The desire for community longs for the knowledge that each of us belongs to the greater Church – at mass, in the sacraments, in parish life and ministry. Our purpose is affirmed in the heart of community: each of us is a vital member of the Body of Christ. Therefore, the presence of young people should not be considered a special treat or rare occurrence – our presence is needed and should be desired and considered normal. However, when we exist in places that feel isolated, it’s easy to question where our purpose is.
As I’ve wrestled with this pursuit over the years, I’ve come to discover a simple truth: community within the Church is more than just going to youth group but it is rarely within our comfort zone.
A Source of Hope
In the recent Apostolic Exhortation, Christus Vivit, Pope Francis writes:
“Young people are not meant to become discouraged; they are meant to dream great things, to seek vast horizons, to aim higher, to take on the world, to accept challenges and to offer the best of themselves to the building of something better. That is why I constantly encourage young people not to let themselves be robbed of hope” (15).
As young people, we are called to live in the fierce hope in the Resurrection which doesn’t allow us to sit idle or in isolation. We are called to dream big and embrace the challenges of our youth – especially those within the church – and offer the best of ourselves to a better world.
This hope, which cannot be discounted by fear or locked out by loneliness or exclusivity, liberates us from the idea that we don’t belong or we are reaching too high. It affirms our purpose by presenting the truth that the Church needs our joy, our dreams, and our hope! Pope Francis goes on to say, “Jesus is risen, and He wants to make us sharers in the new life of the resurrection. He is the true youthfulness of a universe waiting in travail to be clothed with the light and to live His life” (32).
When we look to the saints, we see this true youthfulness manifested in many of their own young lives. Their unique and powerful contributions, despite their personal struggles, have and continue to bring life to the Church, even amidst trials and dark times. At times when it seems easier to retreat, we are called to give voice to this hope by enduring in our own, unique spirit of hope.
A Source of Renewal
The contribution that each of us brings to the Church is not only unique, but vital to the Kingdom. Pope Francis later says, “Young people can offer the Church the beauty of youth by renewing her ability to rejoice with new beginnings, to give unreservedly of herself, to be renewed and to set out for ever greater accomplishments” (37).

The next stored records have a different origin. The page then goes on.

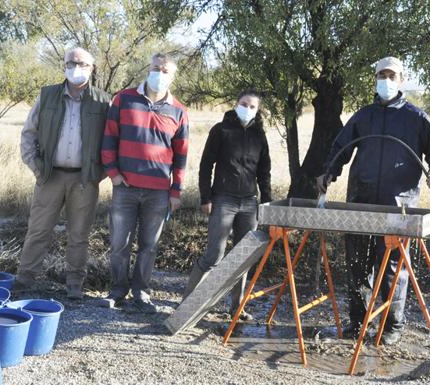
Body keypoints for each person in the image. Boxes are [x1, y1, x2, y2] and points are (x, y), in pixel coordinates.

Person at [317, 56, 430, 344]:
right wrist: (329, 172)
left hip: (397, 207)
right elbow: (341, 147)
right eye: (382, 76)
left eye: (392, 76)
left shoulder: (416, 118)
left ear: (401, 80)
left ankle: (392, 327)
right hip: (360, 201)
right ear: (375, 80)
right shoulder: (363, 116)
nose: (386, 81)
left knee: (392, 269)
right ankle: (358, 322)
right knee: (357, 266)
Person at [17, 48, 111, 299]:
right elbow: (28, 134)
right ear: (64, 66)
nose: (75, 67)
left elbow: (111, 141)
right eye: (70, 62)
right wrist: (36, 168)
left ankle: (74, 285)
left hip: (85, 180)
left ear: (92, 69)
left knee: (79, 235)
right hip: (49, 176)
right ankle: (25, 280)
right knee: (38, 230)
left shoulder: (103, 101)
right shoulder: (47, 96)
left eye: (81, 63)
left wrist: (97, 175)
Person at [101, 53, 189, 312]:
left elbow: (181, 155)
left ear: (172, 76)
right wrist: (113, 174)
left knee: (149, 246)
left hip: (159, 192)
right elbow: (108, 139)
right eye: (155, 68)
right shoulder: (124, 99)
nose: (159, 74)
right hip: (125, 188)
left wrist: (177, 190)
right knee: (119, 243)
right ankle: (117, 290)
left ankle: (141, 292)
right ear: (148, 68)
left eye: (165, 70)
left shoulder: (179, 110)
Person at [183, 89, 271, 320]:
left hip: (249, 203)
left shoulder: (259, 135)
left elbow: (264, 172)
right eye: (244, 104)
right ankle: (187, 303)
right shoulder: (220, 130)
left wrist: (267, 202)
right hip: (223, 199)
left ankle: (237, 307)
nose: (248, 109)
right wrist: (205, 197)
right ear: (236, 103)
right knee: (214, 254)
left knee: (243, 256)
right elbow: (205, 166)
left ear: (258, 110)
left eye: (253, 106)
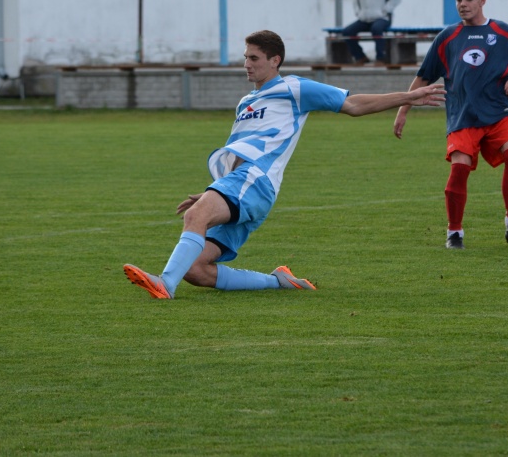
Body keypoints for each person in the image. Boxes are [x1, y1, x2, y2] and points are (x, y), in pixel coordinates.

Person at [123, 29, 445, 299]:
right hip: (243, 185)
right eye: (245, 57)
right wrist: (214, 192)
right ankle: (278, 281)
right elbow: (240, 152)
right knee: (196, 269)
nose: (246, 64)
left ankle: (165, 284)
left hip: (257, 180)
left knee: (195, 216)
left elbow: (352, 104)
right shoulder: (246, 102)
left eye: (254, 58)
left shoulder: (294, 88)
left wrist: (407, 97)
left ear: (275, 60)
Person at [393, 0, 508, 250]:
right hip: (462, 116)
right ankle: (455, 232)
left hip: (499, 112)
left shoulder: (503, 32)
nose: (463, 4)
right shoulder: (447, 37)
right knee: (459, 168)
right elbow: (423, 77)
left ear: (483, 0)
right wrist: (403, 110)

I continued to go to daily mass even after the summer was over because the grace of God has and always will triumph over fear and uncertainty. If you have ever found yourself discouraged or alone as a young person in the Church, let me affirm you in this truth: you belong here. The call that the Father has written on your heart is an essential vessel to the Body of Christ and a contribution that only you can make. Your heart, as an ongoing source of youthfulness, brings renewal and reflects the light of Christ to our Church which is so often plagued in darkness. Our duty as sons and daughters of Christ allows us the privilege to bring light to darkened places, even if they seem uncomfortable.
If you’re the only young person at Mass, keep going! Better yet, invite a friend to go with you or volunteer to be a lector and participate in the Mass in a new way.
If you desire a place to discuss your faith outside of your youth group, grab a few friends (or new ones!) and start a Bible or book study. Or, just hang out at a coffee shop and talk about life! Intentional conversation is a gateway to authentic community.
Finally, if you feel alone in practicing your faith, DON’T BE AFRAID! When we cling to the joy of the resurrection, fear and doubt have no claim on our hearts.
The Church is longing for the contribution that only you can make. She needs your light and your love! Let’s build up the Kingdom of Heaven, together.